Recreation therapists provide opportunities for the burn patients to improve function and independence through various activities. Children's special needs are met through play therapy, and older children have bedside tutoring to help maintain their academics. After discharge, a burn support group meets monthly.
The Mission of Recreation Therapy
To provide quality treatment services and recreation opportunities for individuals with illnesses or disabling conditions. The primary purpose is to restore, remediate, or rehabilitate in order to improve functioning and independence.
Recreation opportunities are available to patient and/or residents needs for self-expression, independence, stimulation, control, security, and creativity. The provision of Recreation/Activity services can assist in meeting these needs as well as provide individuals with other positive outcomes such as adjustment to medical procedures, fitness, relaxation, changes in lifestyle, release from stress and satisfying social interaction.
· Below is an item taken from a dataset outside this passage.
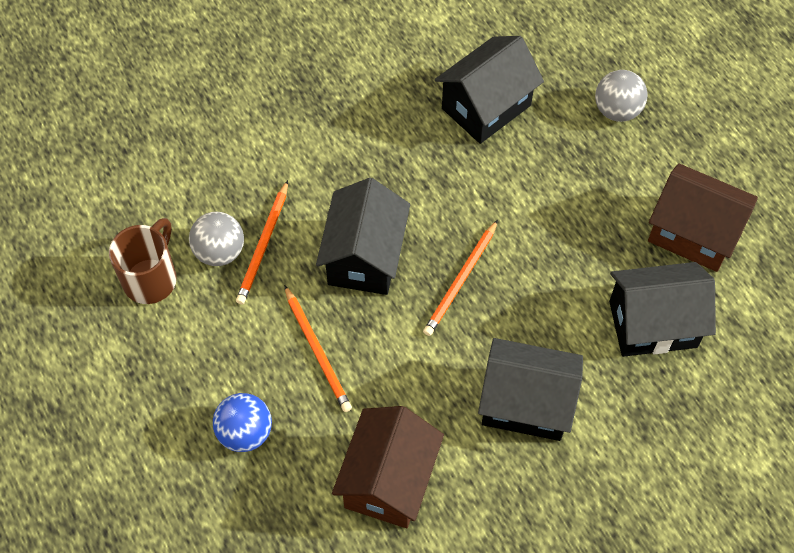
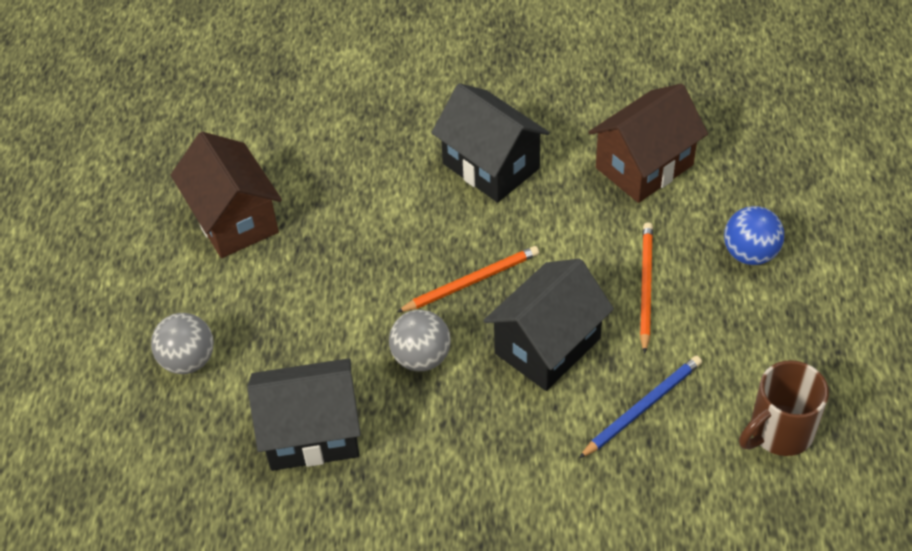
camera: 145 degrees left, 10 degrees down
(220, 251) = (692, 423): grey ball -> grey ball (421, 357)
(263, 245) = (642, 407): orange pencil -> blue pencil
(653, 324) = (337, 171): black house -> none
We Want to Provide the Very Best
- Participation is available at bedside as well as group programs
- Your Recreational Therapist is a National and State Certified Therapeutic Recreation Specialist. Your therapist will provide activities to meet your needs and discuss any special needs you will have after discharge
- Our recreation therapy program believes in continuous education among our staff to meet your needs
Meet Our Family
We invite family and friends to our weekly social hour. Join us for coffee and meet the staff and other families in the unit.
An integral part of the Burn health care team, respiratory therapists provide and evaluate routine therapeutic procedures including ventilator and airway management.
Michelle (Moe) Edmonds, MSN, RN
Nurse Manager for Burn ICU and 10NT
Wound Care Coordinator/Unit-Based Educator
The WCC/CE works with burn patients in the unit as well as those burn patients located elsewhere in the facility. They provide coordination of wound care management of patients through collaboration with physicians, assess wound healing, make treatment recommendations and initiate treatment for the burn injury. The WCC/CE assists with patient teaching and discharge needs and participates in the multidisciplinary team conference.
The WCC/CE also coordinates and implements clinical educational activities based on unit specific needs. They collaborate with staff development to ensure educational resources for staff are available and assist with the orientation process of the burn center staff.